Knowledge in complex domains

colliver's picture

I came across Dave Snowden's work at the tail end of my close involvement in knowledge management. He was amongst that pack of people talking about knowledge as a social process, but he made alot more sense that most. Snowden argues that the way knowledge is developed and used depends on the complexity in the system. Operating in complex systems is different to operating in simple systems – it requires collegial structures, not professional or bureaucratic structures.Snowden articulates critical differences between systems in four different states, along with implications for working with knowledge each state:[i]

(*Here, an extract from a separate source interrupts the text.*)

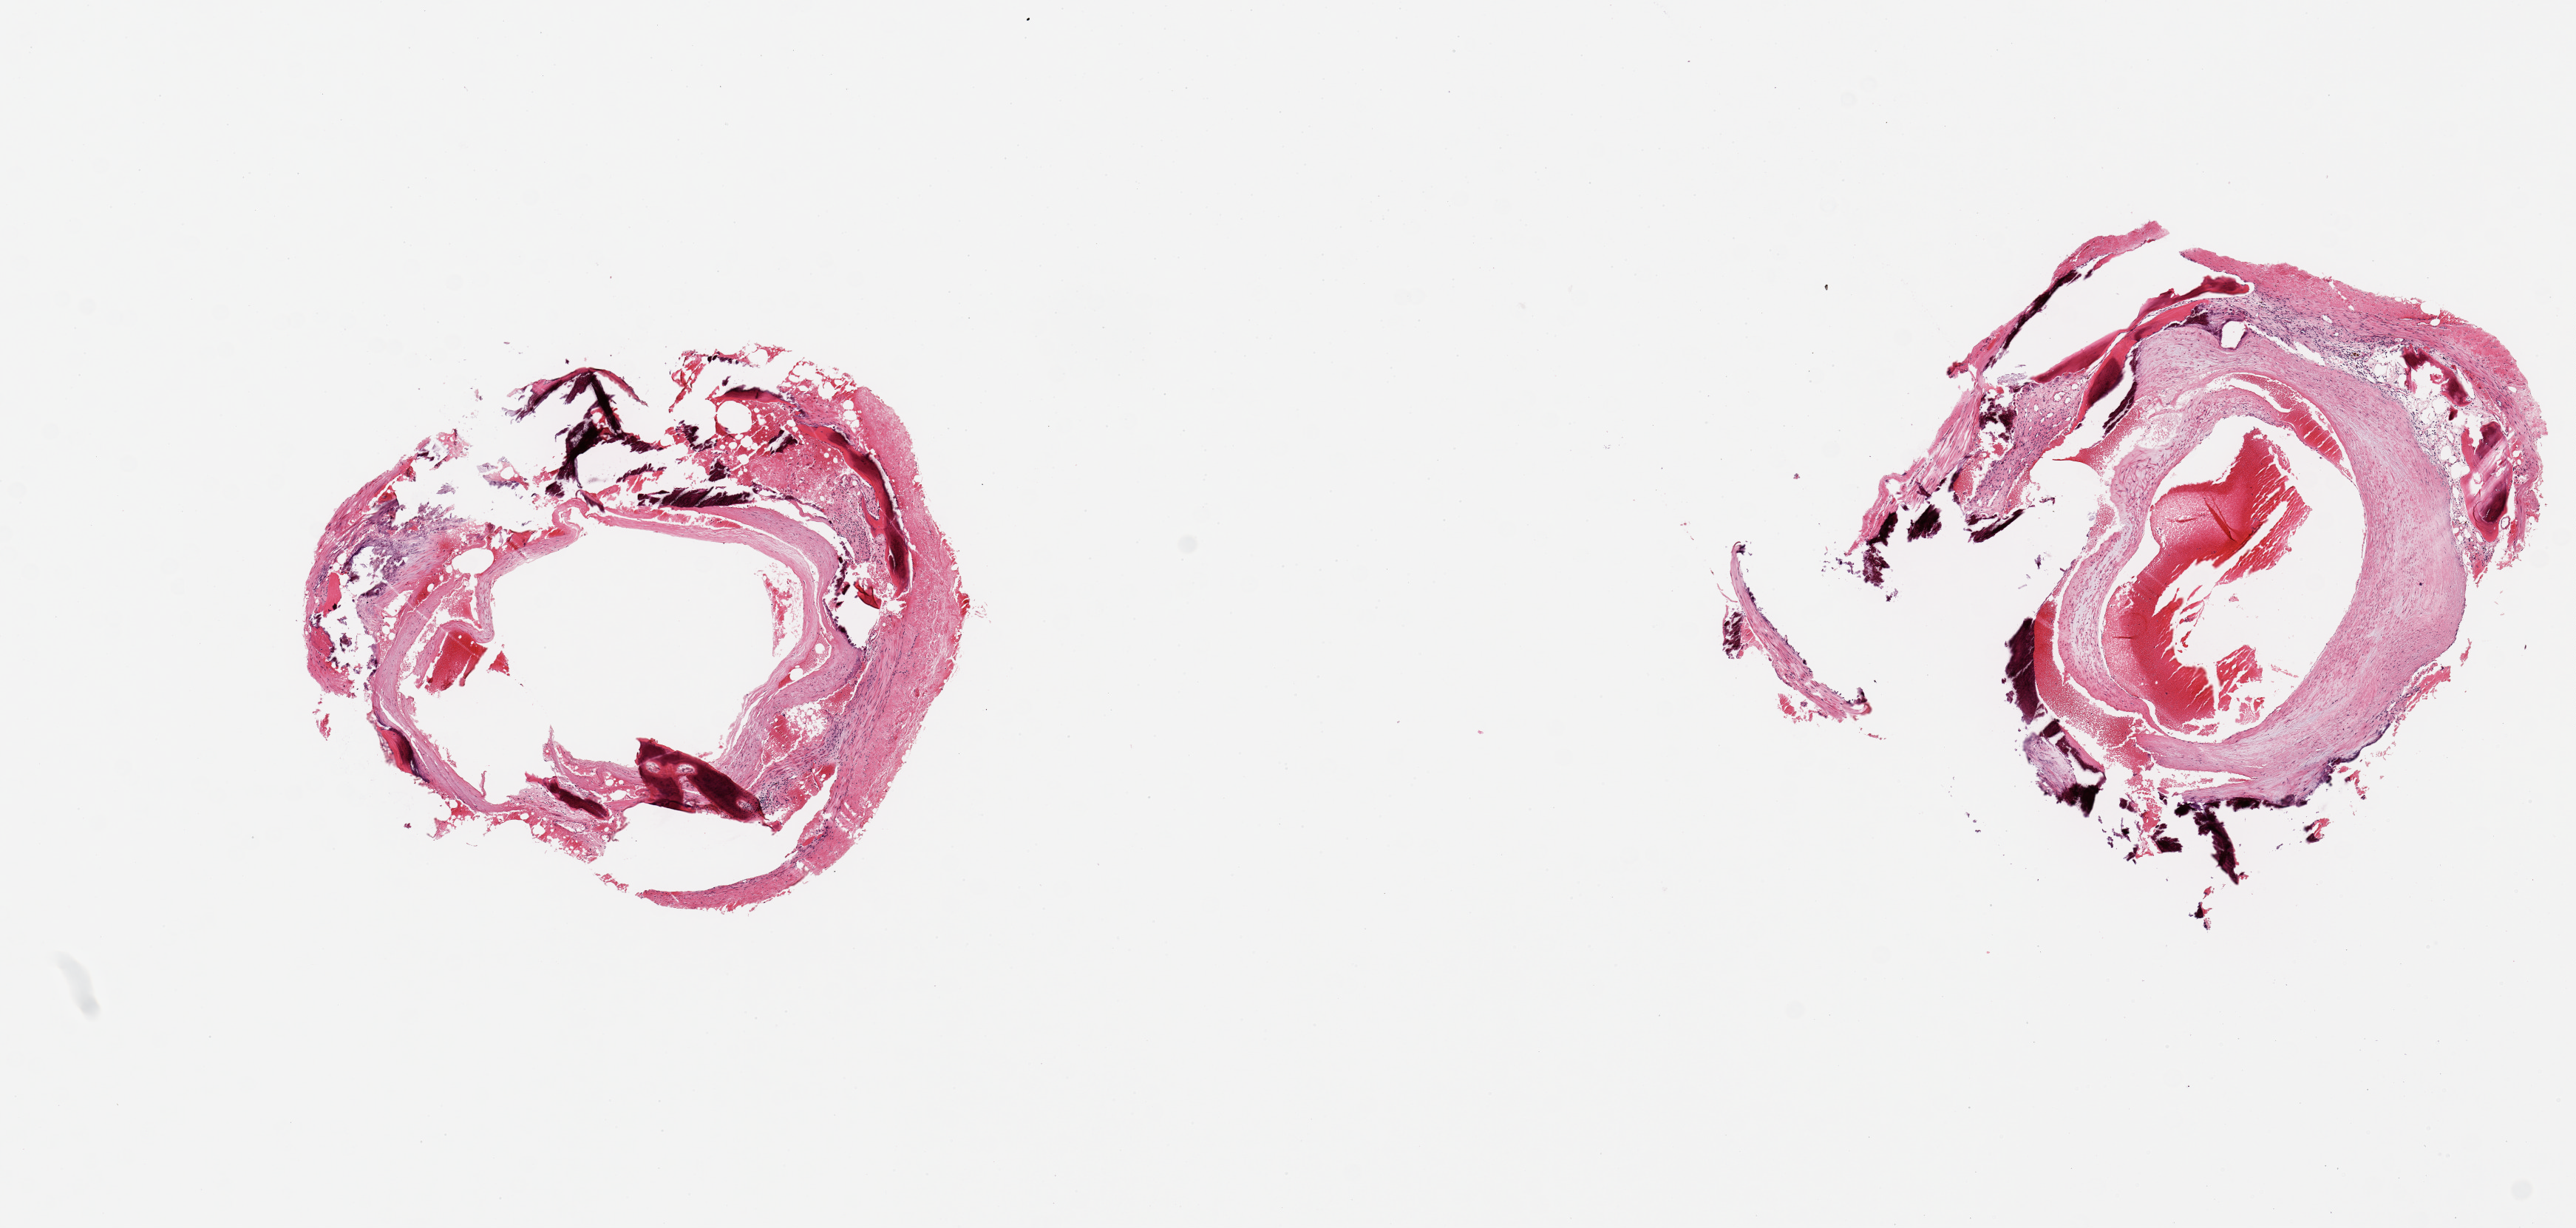
Hematoxylin and eosin (H&E) whole-slide image, brightfield — low-resolution overview of the scanned area, about 13.8 x 6.6 mm. PAXgene-fixed, paraffin-embedded tissue. Target tissue: tibial artery. Donor tissue sample. Male donor.
Pathologist's review note for this sample: 2 pieces, extensive dystrophic calcification, Monckeberg sclerosis, minimal atherosis.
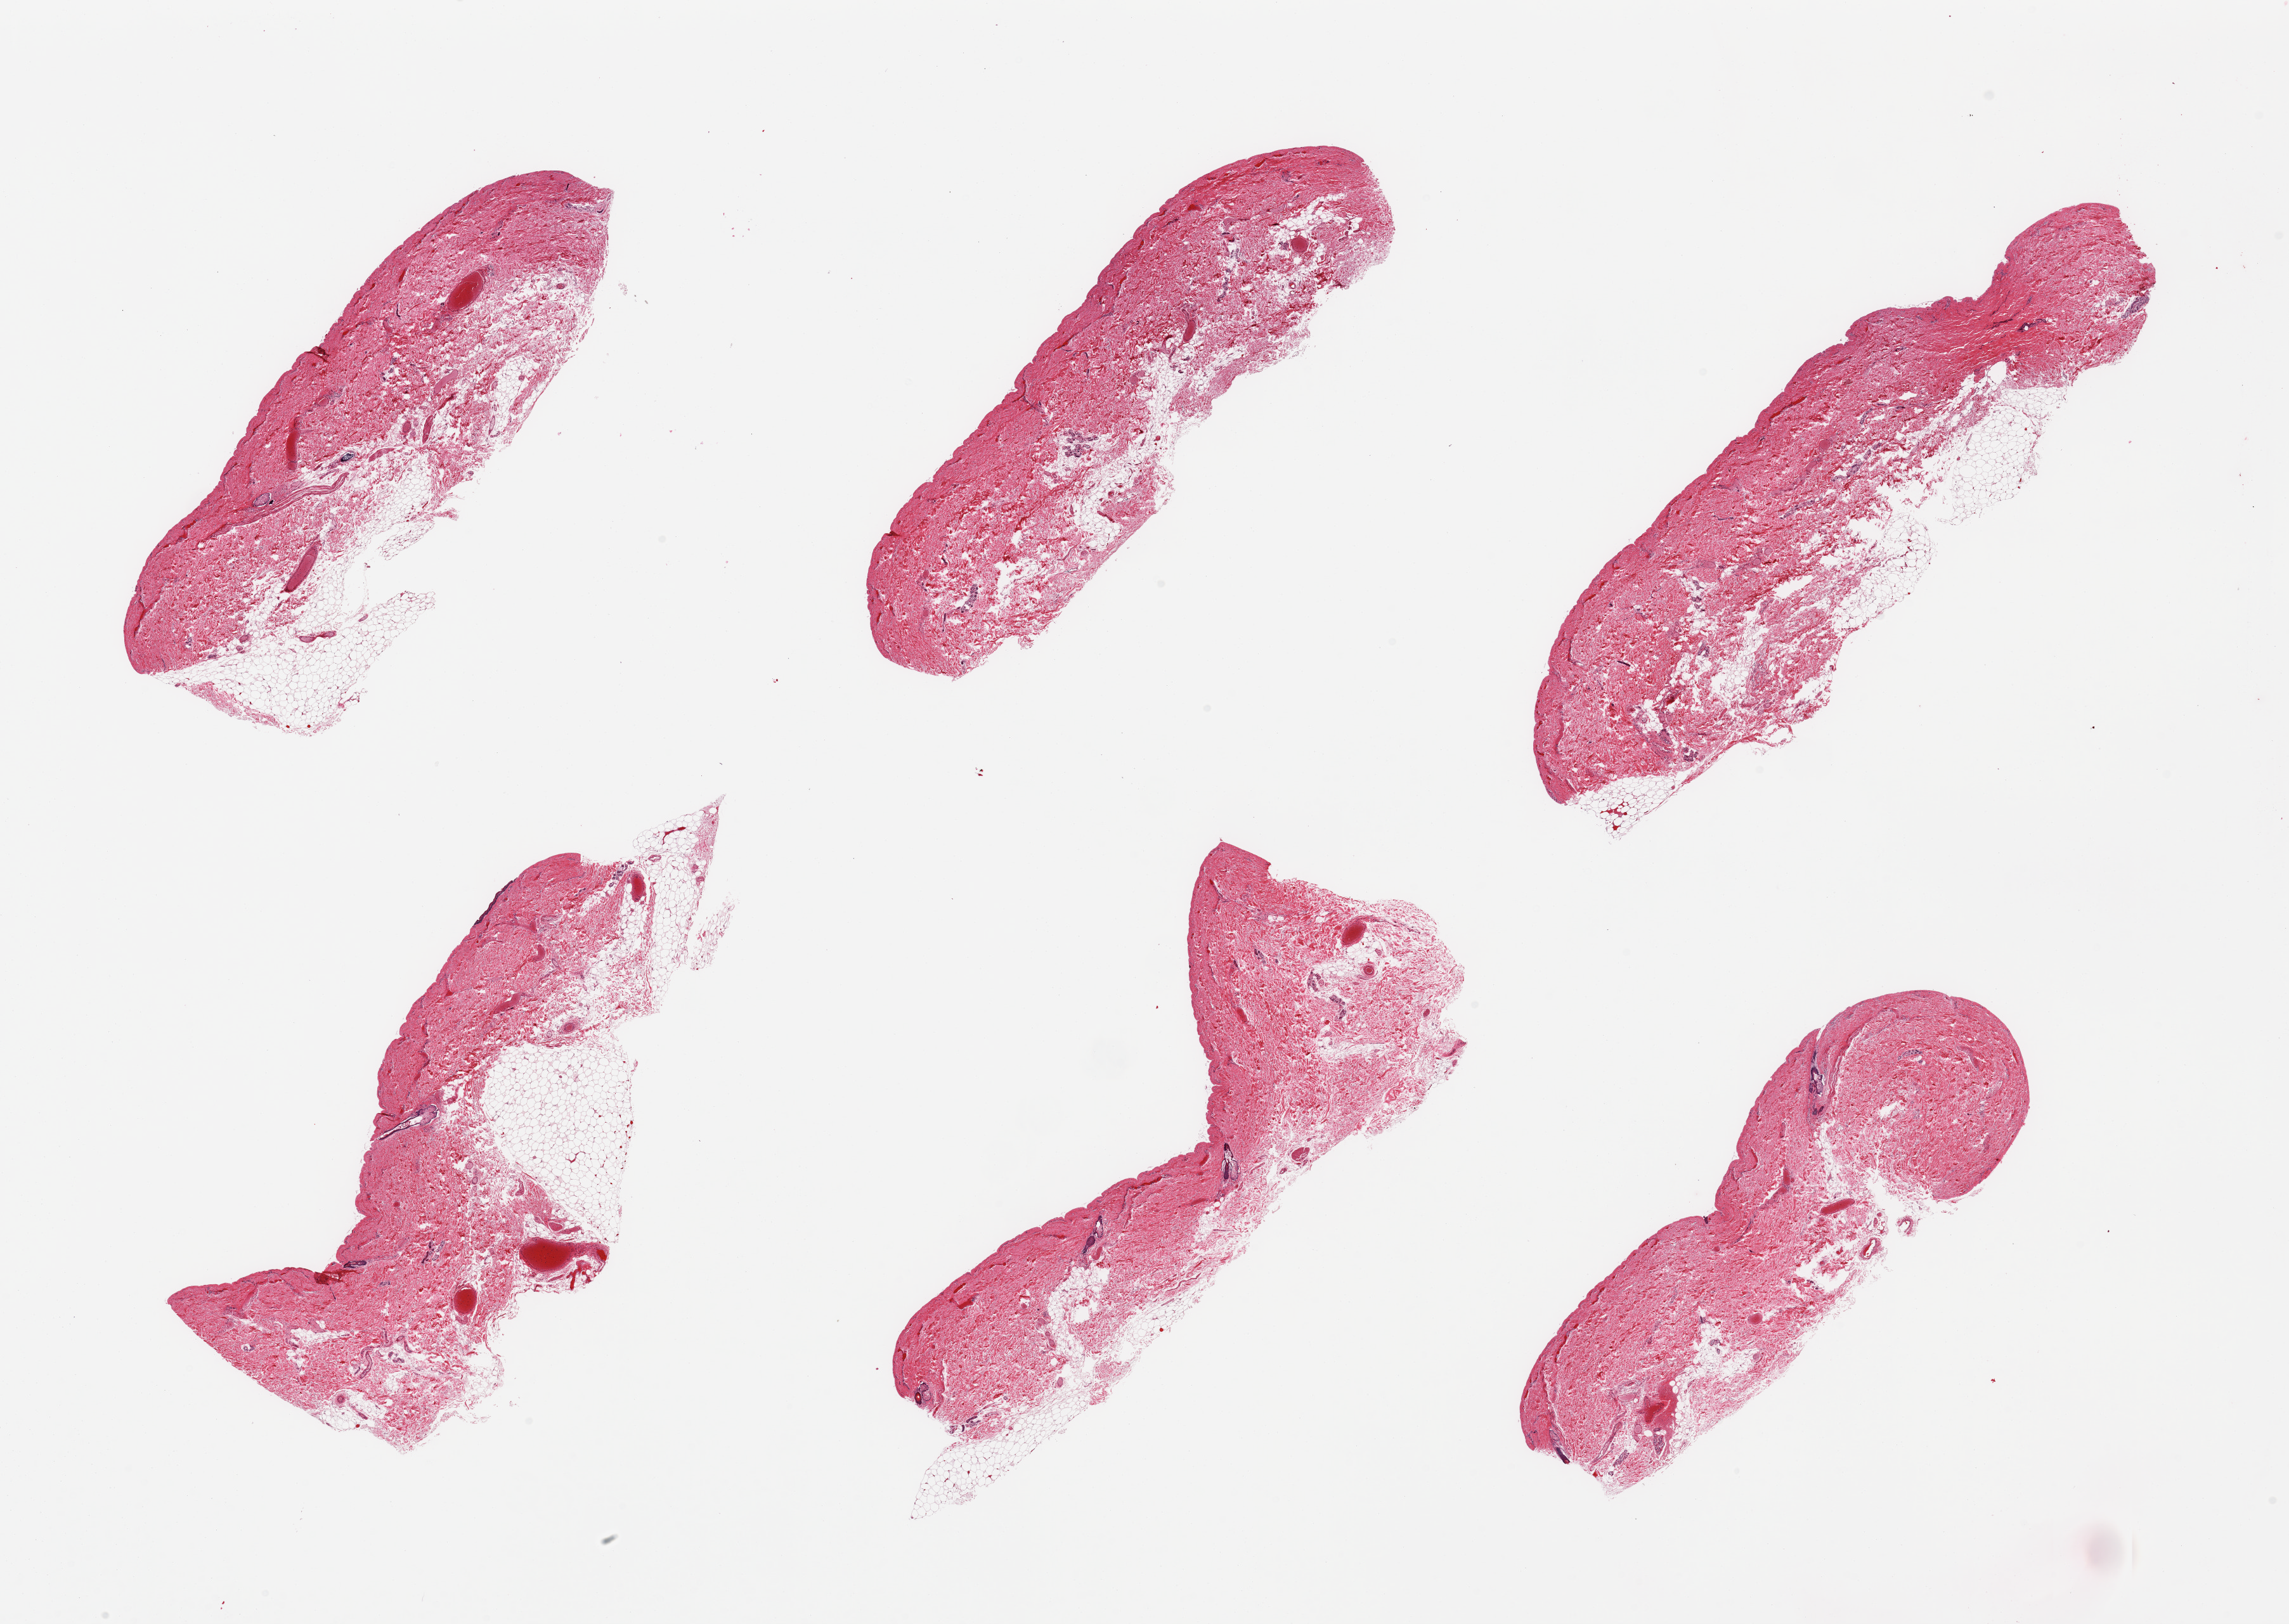
Haematoxylin and eosin whole-slide image, low-resolution overview of the scanned area, about 28.5 x 20.3 mm (slide scanned at 20x), PAXgene-fixed, paraffin-embedded tissue, target tissue: skin of lower leg, donor tissue sample. Donor sex: female.
Reviewer comment on this tissue sample: 6 pieces; up to 30% attached fat, only focal strip of epidermis measuring 49 microns.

Simple domain Few cause-effect relationships, simply connected, so that cause and effect connections are predictable and repeatable. Problems that are solved tend to stay solved, at least in the medium-term. Bureaucratic structures work as a way to organise action, because best practice can be built into procedures. The learning sequence is sense-categorise-respond.
Complicated domain Multiple causes and effects, where cause-effect relationships can’t be immediately recognised, but can be understood through research. Professional structures handle this domain best, using communities of practice to evolve and confirm best practice. The preferred learning sequence is sense-analyse-respond.
Complex domain Multiple causes and effects with complex feedback loops. Causes are only perceivable after the end, and work as explanations rather than predictions. Problems keep returning despite many attempts to resolve them, and solutions imported from elsewhere don’t work. A lot can be learned from mistakes. Collegial structures work best, and the learning sequence is probe-sense-respond.
Chaotic domain Multiple and turbulent cause-effect connections, so turbulent that there is no point in thinking about cause and effect. There is no point in trying to develop solutions: it’s best to act quickly to create stability. Any structure is of little help: just act-sense-respond.

Snowden’s prescriptions for working in complex domains resonate with Boisot’s views on knowledge management. Boisot also observed that knowledge behaves differently in different situations. When knowledge is codified and abstract, it can be managed in hierarchical structures, or through markets. But when it is diffused across a system, and highly concrete and un-codified, as it is in complex situations, people have to use their personal experience to make sense. In such situations, a clan structure is the most effective social structure for working with knowledge. Relationships in a clan are personal but non-hierarchical, underpinned by common values and beliefs, and shared goals develop as people work together.[ii] This fits readily with Wenger's work on communities of practice. which takes an understanding of the social processes that underpin such relationships much further.


[i] Snowden, D., 2002, Complex acts of knowing, Journal of Knowledge Management, special issue. This summary also draws on Bob Dick, “Complexity processes,” 2006 ALARPM Annual Conference, Brisbane.[ii] Boisot, M., 1999, Knowledge Assets, Oxford: Oxford University Press, pp 124-136.
Dianne.ALLEN's picture

Another connection .. another thank you

Two references to David Snowden in the same week, or near enough!

I must be re-immersing myself in the field and finding the edge again!

This time Ross, your summary of David's material is so helpful.  It rings with Ian Hughes' reference at ARLIST, where the discussion also includes somethign about 'generalisability'.   Ian passed on this connection and it has gone into my favorites (I'll have to dip into del.icio.us soon Marg!)

Dianne Allen KIAMA, NSW

Dianne.ALLEN's picture

Serendipity in complexity

Hi Ross,

Since upgrading the site I have had a number of items pop up again in my unread box!

Today, the pop-up is this post.  And the serendipity of this complex process (upgrading a computer-web-based portal, and keeping track of the past) now allows me to remark about knwledge domains, again.

When you first posted this entry, not only did I have the immediate connection with Ian Hughes' contributions elsewhere, I was taken back in memory, but inadequately, to another analysis of knowledge domains.   I needed then to chase the reference.  That took a day or so, and by then the connective tissue had dissolved.

The reference was to the knowledge domain analysis of Gibbons et al 1994

The context of the reference was a workshop on the nexus between teaching and research in the university environment.

My sense, at the time of making the connection with your post Ross, was that Snowden's analysis appeared to be more helpful in the practice situation, than was the Gibbons et al analysis.